Let’s revisit the chart from Friday’s T-Report where we examine stocks, bonds, and oil.
Oil Didn’t Buy into the Bounce
At the start of the week, stocks retraced all of their coronavirus losses, but treasuries only retraced a portion and commodities in general (oil specifically), barely budged.
With high levels of uncertainty and stocks near all time highs, the risk/reward seems skewed in favor of being prudent.
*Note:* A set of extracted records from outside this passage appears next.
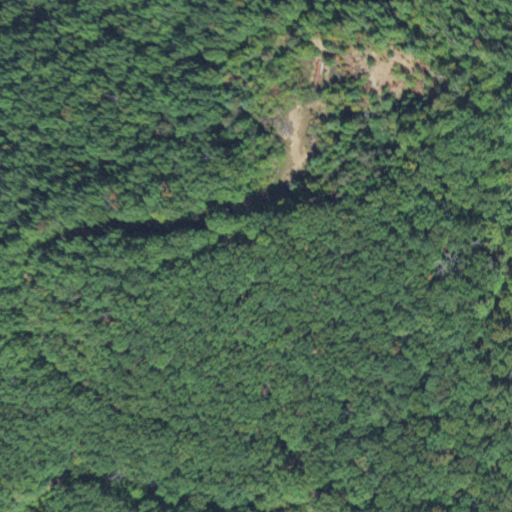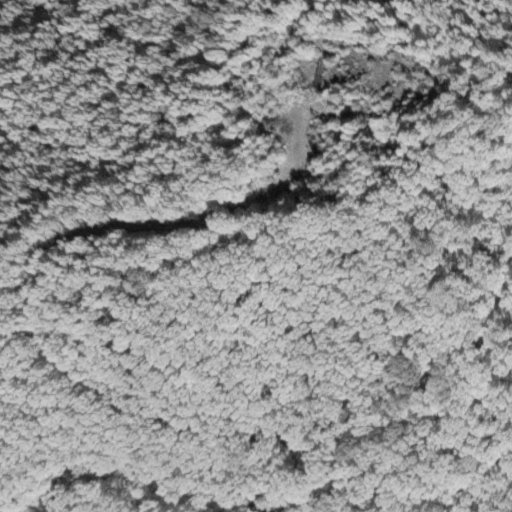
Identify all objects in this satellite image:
building: (322, 496)
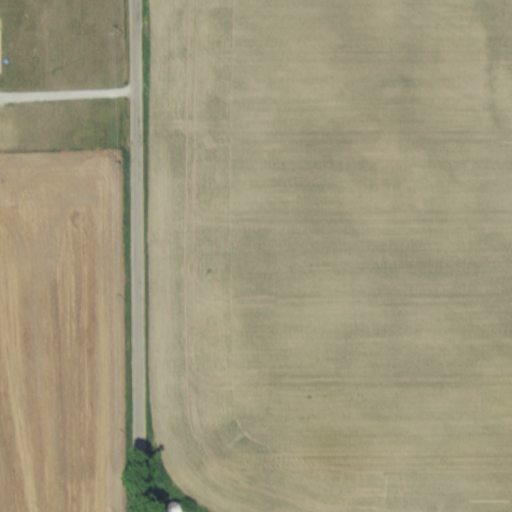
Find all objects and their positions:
road: (68, 98)
road: (137, 255)
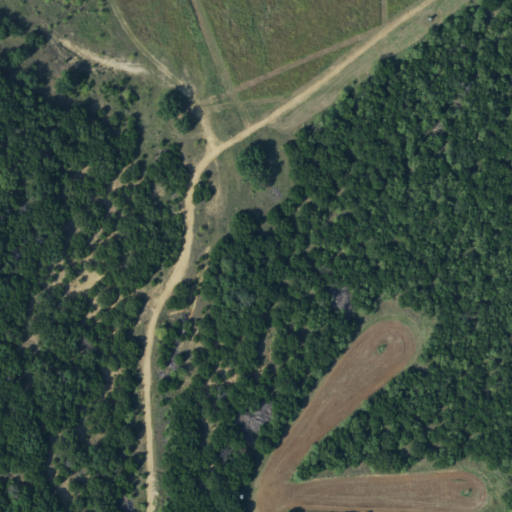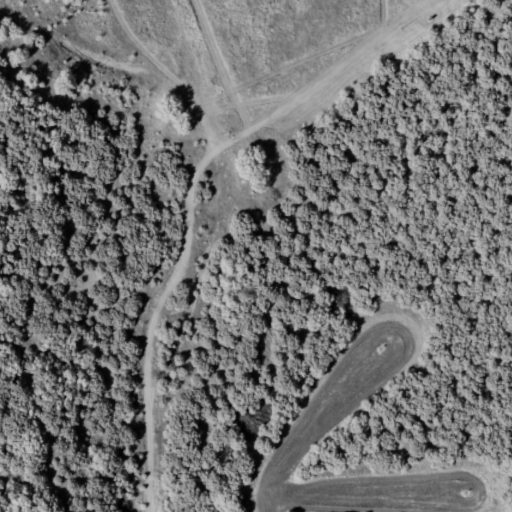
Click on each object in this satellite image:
road: (178, 226)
There is nothing to stop stocks from making new, even greater highs but as the official death toll of the coronavirus surpasses SARS and much of China is in lockdown while the virus continues to spread globally, it is difficult to be risk-on at the moment.
On a subjective basis, it seems like Wall Street was fixated on coronavirus long before it gained mainstream attention, which might mean we haven’t started to see retail’s reaction to increasing media coverage of coronavirus.
Garbage In, Garbage Out – The Problem with Existing Data
Garbage In, Garbage Out (or GIGO) is an important concept that warns against taking too seriously the results of any calculation or thesis based on low quality data.
As of Sunday morning, the Johns Hopkins dashboard that I’ve been using states that there have been 37,592 confirmed cases with 814 deaths and 2,920 recoveries.
It is tempting to use this data as being highly accurate. 37,592 confirmed cases seems pretty accurate, as opposed to giving a range of 35,000 to 40,000 but do they really have such precise information? I suspect that the “precision” of the counts implies a much higher degree of certainty around the numbers than there actually is. Rather than trying to work with the data today, I’ll highlight what I think the biggest risks are to using this data.